Sebuah penelitian pada tikus menunjukkan bahwa varian genetik yang menyebabkan warna rambut tampaknya menghambat kecepatan penutupan luka.

Warna rambut kita sangat ditentukan oleh gen yang disebut MC1Ryang mengkode protein yang mengontrol rasio pigmen hitam kecoklatan hingga merah kekuningan di folikel rambut.

Bagaimana caranya Ilmuwan Baruorang dengan rambut coklat atau hitam membawa varian MC1R yang mengkode bentuk aktif protein ini.
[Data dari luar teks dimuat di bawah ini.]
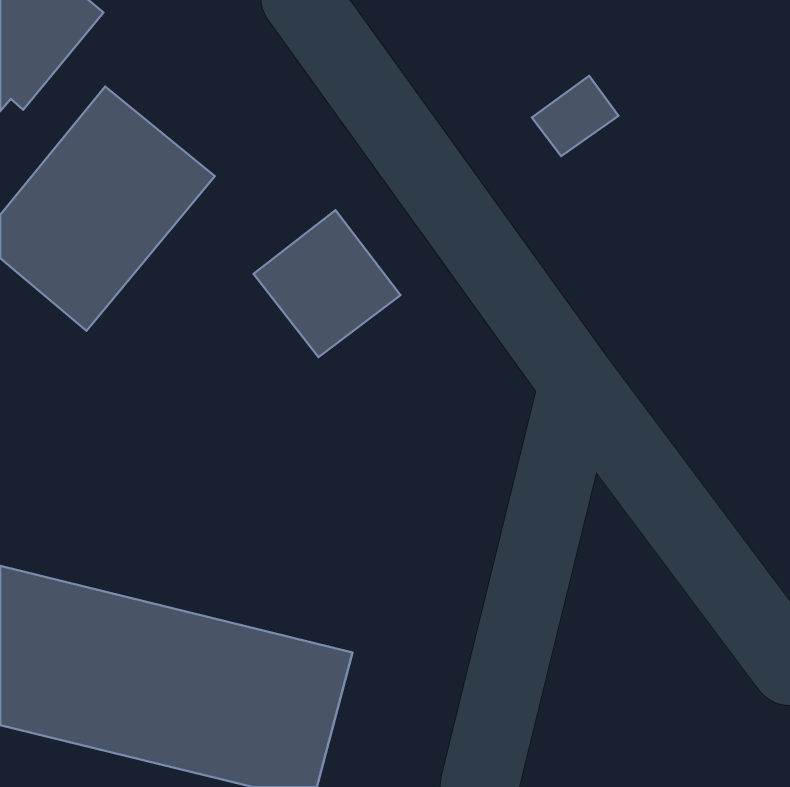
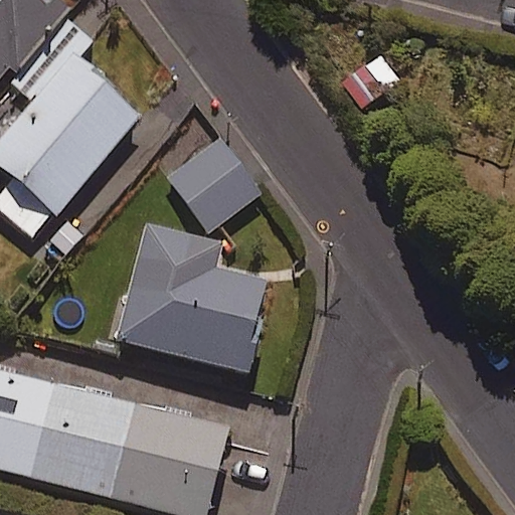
building: none -> [112,218,266,373]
Namun hampir semua gadis berambut merah memiliki bentuk yang kurang aktif atau tidak aktif sama sekali karena mutasi pada MC1R.
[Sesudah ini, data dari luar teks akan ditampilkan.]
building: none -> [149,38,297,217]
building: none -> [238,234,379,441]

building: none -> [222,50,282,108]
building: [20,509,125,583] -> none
A protein yang sama juga ada di kulit kitayang memiliki efek anti-inflamasi. Hal ini membuat tim dari Universitas Edinburgh, Inggris, mempertanyakan apakah hal tersebut mempengaruhi penyembuhan luka. Seperti yang ditulis majalah yang sama, proses ini memerlukan respons peradangan singkat untuk membersihkan mikroba dan sel-sel mati dari lesi, namun, jika berlebihan atau berkepanjangan, penyembuhannya terganggu.

Hal ini menyebabkan Jenna Cash,

Dalam studi baru, diterbitkan baru-baru ini masuk PNAStim melakukan pembedahan dengan membuat luka selebar 4 milimeter di punggung tikus berambut hitam dan berambut merah, yang tikus tersebut memiliki bentuk protein MC1R yang sama sekali tidak aktif.
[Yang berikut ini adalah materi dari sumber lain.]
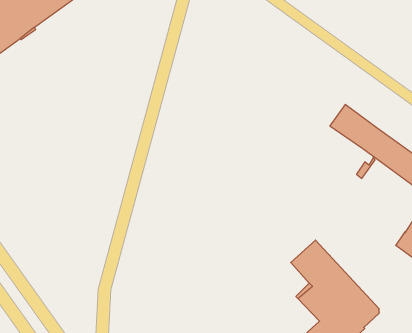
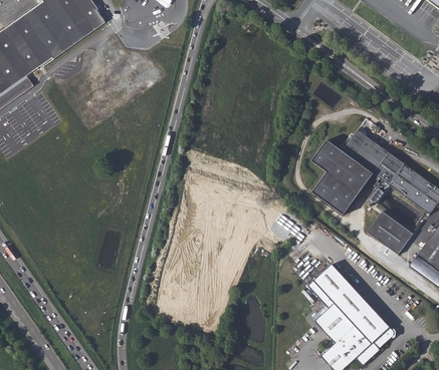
building: none -> [314,140,376,214]
building: none -> [366,212,412,256]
Seminggu kemudian, luka pada tikus jahe menyusut hanya 73%rata-rata, dibandingkan dengan 93% pada kelompok berambut hitam.

Berdasarkan hal ini, tim bertanya-tanya apakah obat topikal eksperimental yang meningkatkan aktivitas bentuk aktif protein – tetapi tidak bekerja pada versi yang sepenuhnya tidak aktif – dapat meningkatkan penyembuhan luka kronis.

Seminggu kemudian, mereka menemukan bahwa luka tikus yang dirawat rata-rata telah menyusut 63% — lebih dari dua kali lipat tingkat luka pada hewan kontrol.

Analisis tambahan mengungkapkan bahwa obat tersebut bekerja dengan mengurangi jumlah sel kekebalan inflamasi.

Karena penyembuhan luka sangat mirip antara tikus dan manusia, maka Pendekatan ini menunjukkan potensi untuk mengobati orang, bahkan orang berambut merahsebagian besar memiliki protein MC1R dengan beberapa aktivitas.

Ini mungkin tampak seperti berita buruk bagi sebagian orang berambut merah, karena penelitian sebelumnya menunjukkan bahwa mereka juga mengalami lebih banyak rasa sakit. Namun, para ilmuwan, yang dikutip oleh New Scientist, menyatakan bahwa kita tidak perlu khawatir: “Kami belum memiliki data manusia dan, jika orang berambut merah mengalami penyembuhan yang sedikit lebih lambat, Anda mungkin tidak menyadarinya — mungkin efeknya cukup kecil.”